An electronic rev limiter works by essentially causing a continuous misfire at the prescribed limit. As the cylinders are dropped and then refired again in this process, intense vibrations can result in the engine’s valvetrain being affected by harmonics. When a particular frequency is close to the natural frequency of the components in use, all hell can break loose. While tailoring of the rev limiter to limit across a wider range of engine speed can help reduce the issue (making the rev limiter softer and more progressive), an S54 operated on or near the rev limiter for too long is likely to have a condition where the valve is not moving in unison with the follower. As a result excessive lash is realized and the factory shim escapes or gets cocked in the retainer.

The Supertech S54 lash cap solution features new intake and exhaust valves, new guides, new seals, new springs, new retainers, new valve locks, and 6mm lash caps to set proper valve clearance.

Supertech Solution

Supertech first attempted to solve the issue by simply increasing the spring pressure to offset the effective loss in seat pressure with boost and exhaust backpressure. Unfortunately, the S54’s valvetrain challenge was not solved with a simple solution. Instead, Supertech went to the drawing board and came up with a complete guide, valve, spring, retainer, and lash cap solution. This solution did increase the seat pressure to compensate for the loss under boost but, more importantly, it also changed the natural frequency of the valvetrain to a range out of sync with the engine on a softer rev limiter in the 8,000-8,500RPM range. To accomplish this just about all the components associated with the valves needed to be re-engineered. To fit the new spring pack, a new valve guide and seal was needed to work with the new valves, new springs and new retainers. Instead of relying upon the retainer to capture the shim, a conventional lash cap is used to set valve lash. The new Supertech valves also use a single groove and single-groove keeper.
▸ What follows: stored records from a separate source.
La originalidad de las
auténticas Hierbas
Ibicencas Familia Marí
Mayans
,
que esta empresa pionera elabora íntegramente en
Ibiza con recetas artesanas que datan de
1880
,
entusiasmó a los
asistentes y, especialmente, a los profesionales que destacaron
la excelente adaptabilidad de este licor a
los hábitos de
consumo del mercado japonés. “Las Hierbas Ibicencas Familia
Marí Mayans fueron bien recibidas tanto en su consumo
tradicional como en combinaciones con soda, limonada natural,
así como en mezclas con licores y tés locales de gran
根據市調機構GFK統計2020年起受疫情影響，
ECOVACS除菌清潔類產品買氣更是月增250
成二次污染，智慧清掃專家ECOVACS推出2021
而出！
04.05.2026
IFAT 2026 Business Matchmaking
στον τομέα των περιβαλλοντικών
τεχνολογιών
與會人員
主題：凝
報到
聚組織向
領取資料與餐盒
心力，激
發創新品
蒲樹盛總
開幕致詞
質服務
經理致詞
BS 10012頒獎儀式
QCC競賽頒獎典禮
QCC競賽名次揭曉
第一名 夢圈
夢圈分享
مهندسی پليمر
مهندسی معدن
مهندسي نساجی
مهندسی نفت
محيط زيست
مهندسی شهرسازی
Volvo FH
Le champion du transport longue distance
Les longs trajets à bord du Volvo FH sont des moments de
The finger followers and the shafts that secure them were both treated to WPC micro shot peening. The process reduces friction and eliminates stiction.

Club DSPORT Development

Since we see great promise in the S54 platform, we decided to invest into producing a cylinder head torque plate for the S54 cylinder heads. With this plate torqued in place, we are able to simulate the actual stresses, strains and distortions occurring on the S54’s valve seat. By cutting the CNC valve with the Newen EPOC with the torque plate in place, maximum contact between the valve and seat occurs once the engine is fully assembled.

Be sure to check for proper spring installed height to set seat pressure to the correct levels.
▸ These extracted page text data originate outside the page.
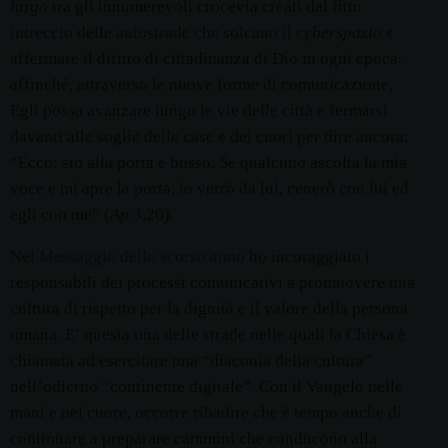
largo
tra gli innumerevoli crocevia creati dal fitto
intreccio delle autostrade che solcano il
cyberspazio
e
affermare il diritto di cittadinanza di Dio in ogni epoca,
affinché, attraverso le nuove forme di comunicazione,
Egli possa avanzare lungo le vie delle città e fermarsi
davanti alle soglie delle case e dei cuori per dire ancora:
“Ecco: sto alla porta e busso. Se qualcuno ascolta la mia
voce e mi apre la porta, io verrò da lui, cenerò con lui ed
egli con me” (
Ap
3,20).
Nel
Messaggio dello scorso anno
ho incoraggiato i
responsabili dei processi comunicativi a promuovere una
cultura di rispetto per la dignità e il valore della persona
umana. E’ questa una delle strade nelle quali la Chiesa è
chiamata ad esercitare una “diaconia della cultura”
nell’odierno “continente digitale”. Con il Vangelo nelle
mani e nel cuore, occorre ribadire che è tempo anche di
continuare a preparare cammini che conducono alla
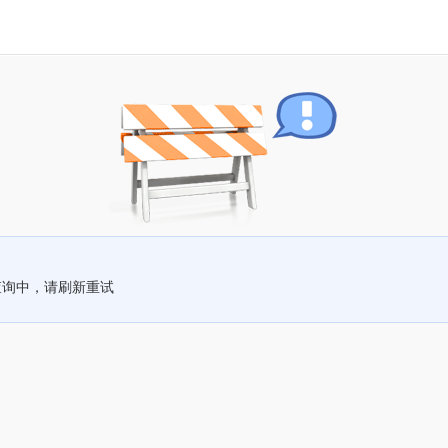
查询中，请刷新重试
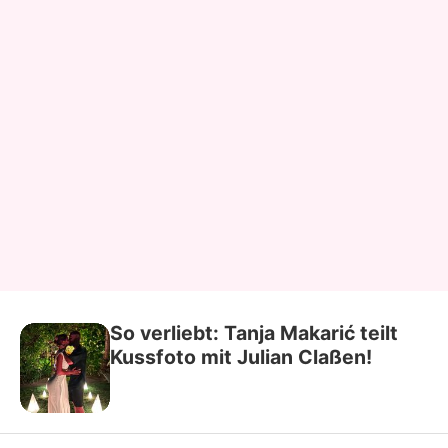
So verliebt: Tanja Makarić teilt
Kussfoto mit Julian Claßen!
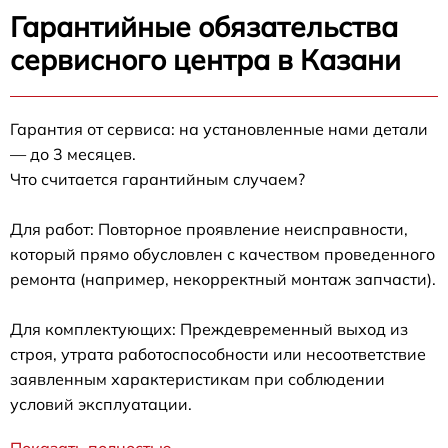
Гарантийные обязательства
сервисного центра в Казани
Гарантия от сервиса: на установленные нами детали
— до 3 месяцев.
Что считается гарантийным случаем?
Для работ: Повторное проявление неисправности,
который прямо обусловлен с качеством проведенного
ремонта (например, некорректный монтаж запчасти).
Для комплектующих: Преждевременный выход из
строя, утрата работоспособности или несоответствие
заявленным характеристикам при соблюдении
условий эксплуатации.
Показать полностью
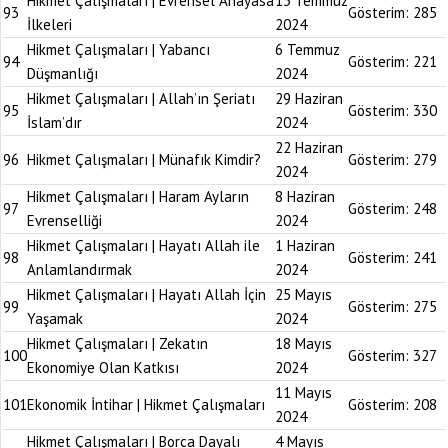
Hikmet Çalışmaları | Evrensel Anayasa
13 Temmuz
93
Gösterim:
285
İlkeleri
2024
Hikmet Çalışmaları | Yabancı
6 Temmuz
94
Gösterim:
221
Düşmanlığı
2024
Hikmet Çalışmaları | Allah’ın Şeriatı
29 Haziran
95
Gösterim:
330
İslam’dır
2024
22 Haziran
96
Hikmet Çalışmaları | Münafık Kimdir?
Gösterim:
279
2024
Hikmet Çalışmaları | Haram Ayların
8 Haziran
97
Gösterim:
248
Evrenselliği
2024
Hikmet Çalışmaları | Hayatı Allah ile
1 Haziran
98
Gösterim:
241
Anlamlandırmak
2024
Hikmet Çalışmaları | Hayatı Allah İçin
25 Mayıs
99
Gösterim:
275
Yaşamak
2024
Hikmet Çalışmaları | Zekatın
18 Mayıs
100
Gösterim:
327
Ekonomiye Olan Katkısı
2024
11 Mayıs
101
Ekonomik İntihar | Hikmet Çalışmaları
Gösterim:
208
2024
Hikmet Çalışmaları | Borca Dayalı
4 Mayıs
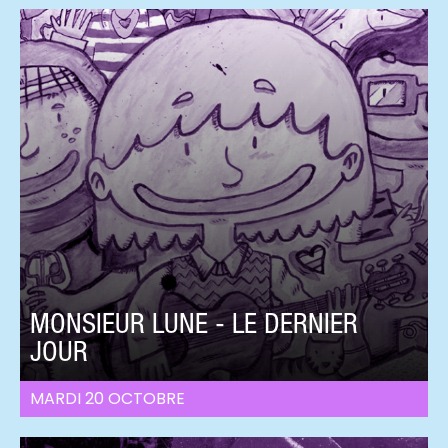
MONSIEUR LUNE - LE DERNIER
JOUR
MARDI 20 OCTOBRE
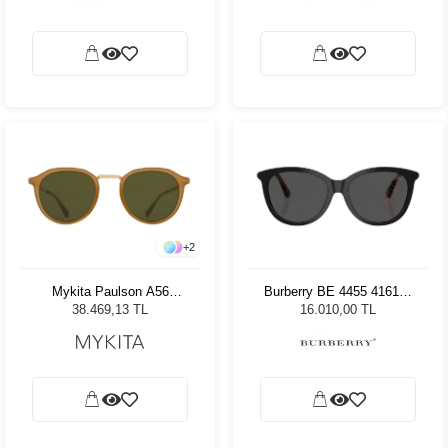
+
2
Mykita Paulson A56
Burberry BE 4455 416187
GGLD/Brn/Dark Brn Unisex
55 Kadın Güneş Gözlüğü
38.469,13 TL
16.010,00 TL
Güneş Gözlüğü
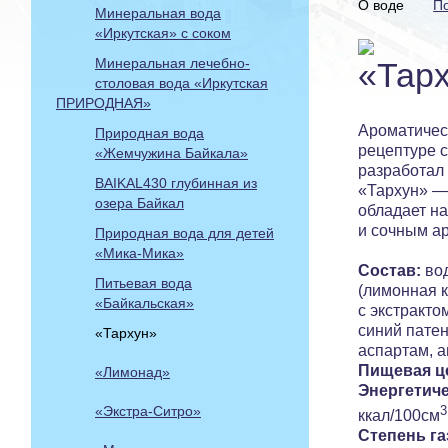
О воде
П
Минеральная вода
«Иркутская» с соком
Минеральная лечебно-
столовая вода «Иркутская
ПРИРОДНАЯ»
Ароматичес
Природная вода
рецептуре 
«Жемчужина Байкала»
разработал
BAIKAL430 глубинная из
«Тархун» —
озера Байкал
обладает н
и сочным а
Природная вода для детей
«Мика-Мика»
Состав:
вод
Питьевая вода
(лимонная 
«Байкальская»
с экстракто
синий патен
«Тархун»
аспартам, а
Пищевая ц
«Лимонад»
Энергетиче
«Экстра-Ситро»
3
ккал/100см
Степень га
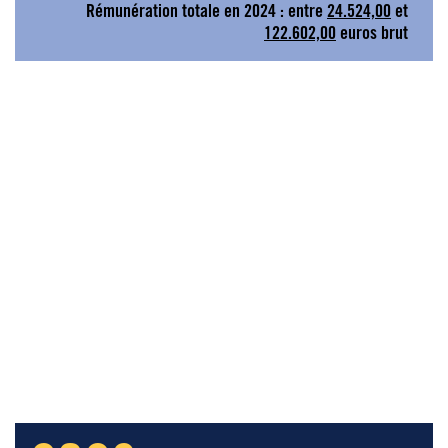
Rémunération totale en 2024 : entre
24.524,00
et
122.602,00
euros brut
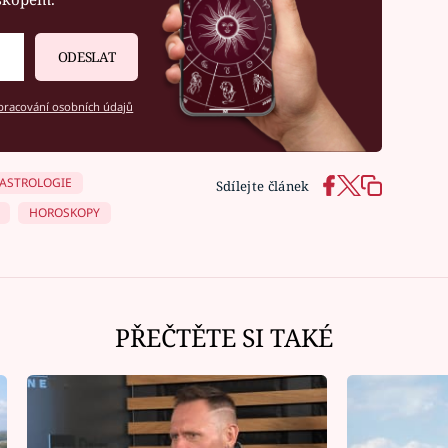
ODESLAT
racování osobních údajů
ASTROLOGIE
Sdílejte článek
HOROSKOPY
PŘEČTĚTE SI TAKÉ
A lot of pieces make up the S54 VANOS controlled cylinder head.

We also decided to get some flow data on the S54 cylinder head in both a stock and ported configuration. As expected, the intake flow is exceptional on the S54 head. It matches the flow of a fully-ported RB26 intake port while eclipsing the flow of a 2JZ intake port even after a CNC street port. The exhaust port of the S54 which are small in size, flows much better than one would expect. However, there is a lot of room for improvement on the exhaust flow. In fact when properly reworked, the flow of the exhaust can get into the 80-85 percent range of the intake flow. That’s a flow ratio that works very well with a properly matched turbocharger setup.
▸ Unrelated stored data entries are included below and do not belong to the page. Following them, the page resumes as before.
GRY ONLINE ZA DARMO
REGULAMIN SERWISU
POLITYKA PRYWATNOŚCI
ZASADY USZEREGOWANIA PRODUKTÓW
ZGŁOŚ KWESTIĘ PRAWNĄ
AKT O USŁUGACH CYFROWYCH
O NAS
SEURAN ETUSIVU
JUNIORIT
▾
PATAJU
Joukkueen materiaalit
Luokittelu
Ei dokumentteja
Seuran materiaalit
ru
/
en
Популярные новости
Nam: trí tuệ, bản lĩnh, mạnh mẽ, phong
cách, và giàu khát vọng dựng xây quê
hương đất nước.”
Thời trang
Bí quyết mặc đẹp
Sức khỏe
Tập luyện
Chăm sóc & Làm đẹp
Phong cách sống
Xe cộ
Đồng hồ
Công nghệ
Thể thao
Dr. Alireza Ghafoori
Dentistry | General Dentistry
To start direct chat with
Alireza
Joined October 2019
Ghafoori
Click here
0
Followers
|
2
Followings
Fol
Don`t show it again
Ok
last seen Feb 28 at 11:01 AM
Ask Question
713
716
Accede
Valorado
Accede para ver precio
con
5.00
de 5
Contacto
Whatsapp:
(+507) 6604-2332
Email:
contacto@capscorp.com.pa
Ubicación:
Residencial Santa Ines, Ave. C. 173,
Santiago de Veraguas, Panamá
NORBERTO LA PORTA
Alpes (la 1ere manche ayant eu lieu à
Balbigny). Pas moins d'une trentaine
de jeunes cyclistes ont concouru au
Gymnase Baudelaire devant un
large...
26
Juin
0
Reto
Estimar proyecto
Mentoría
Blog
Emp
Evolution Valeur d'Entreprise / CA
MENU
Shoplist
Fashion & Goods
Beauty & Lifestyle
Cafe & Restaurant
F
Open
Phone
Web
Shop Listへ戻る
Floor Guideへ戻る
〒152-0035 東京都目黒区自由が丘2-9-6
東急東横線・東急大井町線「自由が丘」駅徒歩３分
A custom fixture for the S54 cylinder head ensures the deck is parallel to the camshafts’ line.

The Bottom Line

2JZs and RBs will continue to be legends of the import performance world for many years to come, but the S54 should be a swap consideration for those not intimidated by technology. One tuner referred to the S54 engine as the modern RB26 and perhaps it is similar to what a reinvented RB26 would be like. With the ability to make a 1000+ wheel horsepower with a super-efficient inline-6, the S54 is a player we expect to see a lot more from in the future.

Some basic porting and blending on the exhaust side can pick up about 8-percent more flow or just over 15cfm. This helps to improve the exhaust-to-intake flow ratio to nearly 85-percent.